THE DATA START

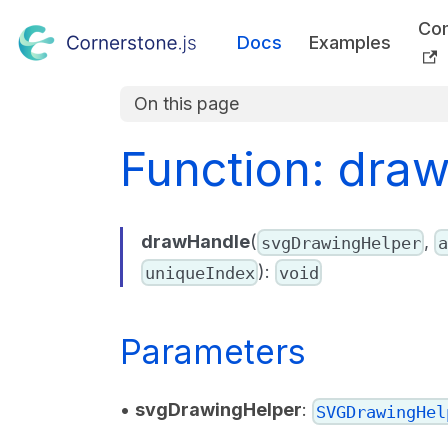
Co
Docs
Examples
On this page
Function: dra
drawHandle
(
,
svgDrawingHelper
a
):
uniqueIndex
void
Parameters
•
svgDrawingHelper
:
SVGDrawingHel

THE DATA END

_WORK ITEM_
Give back the data verbatim. The pictures are not part of the copy.

_OUTPUT FOR THIS EXERCISE_
Co
Docs
Examples
On this page
Function: dra
drawHandle
(
,
svgDrawingHelper
a
):
uniqueIndex
void
Parameters
•
svgDrawingHelper
:
SVGDrawingHel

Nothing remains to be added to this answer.